The speed of the Neolithic spread has been previously studied based on archaeological material culture. This approach, however, assumes that there was a single homogenous population that perhaps soon developed different material cultures. While this may roughly be true, archaeological and archaeogenetic data so far have not permitted in-depth investigations into these processes unifying local and global scales. Alternatively, comparing genomic profiles from individuals of Neolithic settlements across the Mediterranean together with individuals from non-Neolithic contexts will tell us more about how quickly these populations moved, and how much they mixed with the local populations. Combining these genomic data with multiple isotopic signatures relating to people’s geographical origins and diet, obtained from the same individuals also analysed for aDNA, will yield a more holistic characterization of populations at both the finer and broader levels of analyses. This synthetic approach will also allow us to answer questions as posed above, and to test for possible correlations between genetic and cultural drift, which could be dictated by the confounding effect of population size on both phenomena.
The data produced independently by the partners as well as published data shall be combined and reanalysed by all partners. While the METU group is studying the beginning of the Neolithization, The CNRS-IJM Paleogenomics Lab is studying the endpoints of the Neolithic migrations in France. Pre-Neolithic and Neolithic genome data of sheep and goats from Anatolia and Greece, previously produced by METU, and expanded and enriched by genome data of ovicaprines from other European areas (France, Iberia, Italy) produced by all partners in the framework of NEOMATRIX, mainly during a cross-lab visit at the IJM-CNRS in Paris, will add data on another crucial component of the so-called “Neolithic package”. We will thus describe a dynamic version of the Neolithic package, which is not a fixed set of material culture elements and domestic species, but a set of elements that have evolved, disappeared, and reappeared during the expansion process. Armed with this information we can study in unprecedented detail the co-dynamics of changes of the material culture and demography.
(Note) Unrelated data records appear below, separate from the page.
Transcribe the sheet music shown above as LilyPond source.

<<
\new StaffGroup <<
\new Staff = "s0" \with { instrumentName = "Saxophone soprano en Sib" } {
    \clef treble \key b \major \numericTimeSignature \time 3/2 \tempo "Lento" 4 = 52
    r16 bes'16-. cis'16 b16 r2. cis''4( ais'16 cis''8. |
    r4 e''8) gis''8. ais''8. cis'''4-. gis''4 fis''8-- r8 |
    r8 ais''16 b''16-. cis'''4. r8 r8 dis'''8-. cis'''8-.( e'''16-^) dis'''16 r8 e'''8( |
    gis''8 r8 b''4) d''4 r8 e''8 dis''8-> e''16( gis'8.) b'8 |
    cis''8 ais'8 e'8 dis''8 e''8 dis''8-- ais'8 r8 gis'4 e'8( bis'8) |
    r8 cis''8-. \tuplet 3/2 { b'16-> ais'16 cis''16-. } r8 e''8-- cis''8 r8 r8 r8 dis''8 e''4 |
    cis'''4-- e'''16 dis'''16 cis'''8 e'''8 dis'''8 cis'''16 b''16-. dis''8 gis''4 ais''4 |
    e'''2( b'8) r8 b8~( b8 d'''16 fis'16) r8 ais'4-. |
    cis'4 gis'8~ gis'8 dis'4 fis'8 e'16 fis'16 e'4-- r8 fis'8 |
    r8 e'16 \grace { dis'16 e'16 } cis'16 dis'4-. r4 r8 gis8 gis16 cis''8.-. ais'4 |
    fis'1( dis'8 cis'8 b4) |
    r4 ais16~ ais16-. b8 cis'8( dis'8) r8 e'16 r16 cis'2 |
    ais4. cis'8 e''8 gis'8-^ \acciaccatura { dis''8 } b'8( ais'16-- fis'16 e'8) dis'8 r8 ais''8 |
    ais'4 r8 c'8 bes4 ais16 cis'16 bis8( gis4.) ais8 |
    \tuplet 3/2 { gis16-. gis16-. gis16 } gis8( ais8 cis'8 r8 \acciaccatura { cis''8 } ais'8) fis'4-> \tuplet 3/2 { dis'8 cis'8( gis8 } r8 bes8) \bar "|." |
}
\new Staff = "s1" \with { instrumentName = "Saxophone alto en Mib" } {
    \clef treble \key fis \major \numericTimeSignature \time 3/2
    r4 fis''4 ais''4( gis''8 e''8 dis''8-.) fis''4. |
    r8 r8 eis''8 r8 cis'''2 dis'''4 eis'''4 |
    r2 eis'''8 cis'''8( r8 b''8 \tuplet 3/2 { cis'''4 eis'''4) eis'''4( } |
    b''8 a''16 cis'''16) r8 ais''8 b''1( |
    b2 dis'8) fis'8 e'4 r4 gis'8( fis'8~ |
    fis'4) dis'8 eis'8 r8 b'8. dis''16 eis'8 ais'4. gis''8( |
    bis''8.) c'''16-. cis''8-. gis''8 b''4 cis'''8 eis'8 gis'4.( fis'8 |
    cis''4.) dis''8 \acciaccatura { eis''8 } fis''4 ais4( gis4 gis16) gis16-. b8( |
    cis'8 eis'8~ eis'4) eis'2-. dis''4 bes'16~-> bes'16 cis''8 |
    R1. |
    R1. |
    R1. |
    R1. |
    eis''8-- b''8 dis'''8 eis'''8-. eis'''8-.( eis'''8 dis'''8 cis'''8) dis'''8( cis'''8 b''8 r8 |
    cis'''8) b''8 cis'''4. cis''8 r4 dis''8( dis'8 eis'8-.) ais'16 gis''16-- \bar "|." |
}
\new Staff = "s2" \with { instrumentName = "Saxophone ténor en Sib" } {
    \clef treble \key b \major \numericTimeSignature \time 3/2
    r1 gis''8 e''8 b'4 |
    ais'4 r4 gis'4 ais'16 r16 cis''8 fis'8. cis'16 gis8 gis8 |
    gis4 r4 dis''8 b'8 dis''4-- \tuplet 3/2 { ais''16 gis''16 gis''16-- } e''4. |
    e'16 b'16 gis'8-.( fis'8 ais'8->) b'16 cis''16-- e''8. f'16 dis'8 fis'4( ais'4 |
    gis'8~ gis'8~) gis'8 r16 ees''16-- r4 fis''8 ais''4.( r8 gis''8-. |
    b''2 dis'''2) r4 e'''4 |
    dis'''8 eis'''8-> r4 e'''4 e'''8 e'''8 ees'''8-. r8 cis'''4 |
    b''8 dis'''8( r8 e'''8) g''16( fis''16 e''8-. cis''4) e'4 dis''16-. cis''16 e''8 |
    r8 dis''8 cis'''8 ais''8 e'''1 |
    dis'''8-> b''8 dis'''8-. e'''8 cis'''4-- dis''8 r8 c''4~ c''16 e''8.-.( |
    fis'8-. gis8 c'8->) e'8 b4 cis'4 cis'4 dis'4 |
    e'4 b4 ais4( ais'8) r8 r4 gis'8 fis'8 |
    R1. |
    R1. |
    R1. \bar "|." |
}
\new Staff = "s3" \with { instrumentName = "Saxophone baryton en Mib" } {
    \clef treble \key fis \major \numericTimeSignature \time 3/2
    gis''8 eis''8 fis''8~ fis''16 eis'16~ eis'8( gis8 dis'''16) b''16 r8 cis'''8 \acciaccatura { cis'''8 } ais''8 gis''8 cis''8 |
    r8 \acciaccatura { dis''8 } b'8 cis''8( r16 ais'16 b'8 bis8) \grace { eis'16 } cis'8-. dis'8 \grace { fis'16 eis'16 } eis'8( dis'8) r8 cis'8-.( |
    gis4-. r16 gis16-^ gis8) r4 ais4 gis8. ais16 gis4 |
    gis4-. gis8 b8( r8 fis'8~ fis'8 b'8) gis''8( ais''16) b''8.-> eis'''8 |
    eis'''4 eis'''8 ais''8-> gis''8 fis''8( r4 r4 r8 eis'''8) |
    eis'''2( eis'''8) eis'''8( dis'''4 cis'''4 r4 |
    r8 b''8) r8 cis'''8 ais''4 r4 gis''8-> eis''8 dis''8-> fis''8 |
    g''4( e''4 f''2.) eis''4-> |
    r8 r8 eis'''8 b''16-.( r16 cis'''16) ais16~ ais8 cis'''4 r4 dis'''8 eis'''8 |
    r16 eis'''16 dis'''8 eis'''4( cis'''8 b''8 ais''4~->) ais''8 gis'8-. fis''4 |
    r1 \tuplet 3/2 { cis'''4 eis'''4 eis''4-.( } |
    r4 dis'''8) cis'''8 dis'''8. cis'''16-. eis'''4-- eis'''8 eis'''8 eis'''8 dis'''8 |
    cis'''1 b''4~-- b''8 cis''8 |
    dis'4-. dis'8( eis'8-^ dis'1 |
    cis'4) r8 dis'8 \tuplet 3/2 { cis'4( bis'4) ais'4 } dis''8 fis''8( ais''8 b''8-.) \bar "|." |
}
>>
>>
The research project driving NEOMATRIX includes both standard applications in archaeogenomics and bioarchaeology, as well as experimental methodological innovation. We shall combine and re-analyse aDNA and isotopic data previously obtained from human and animal bones and human teeth to genomically characterize populations and individuals, and to reconstruct population migrations and societal structure. Through team working, joint lab meetings, and cross-lab visits, NEOMATRIX will also encourage the development of new research tools with applications beyond this project, such as new molecular biology protocols adapted to the specificities of highly degraded DNA, including open protocols for efficient hybridization-capture, and optimization of the construction of double and single-stranded DNA libraries. These new research tools will also include novel computational tools, such as robust approaches for analysing low coverage genomes, Approximate Bayesian Computation (ABC) methods for demographic inference, and incorporation of deep learning tools in aDNA analyses.
Ancient DNA is the process of extracting DNA from the bones of organisms that lived in the ancient past, reading the DNA sequence, and comparing it with the DNA sequences of other organisms. These genetic comparisons provide information about demographic history covering events like migration, about patterns of biological kinship within society, and also about natural selection.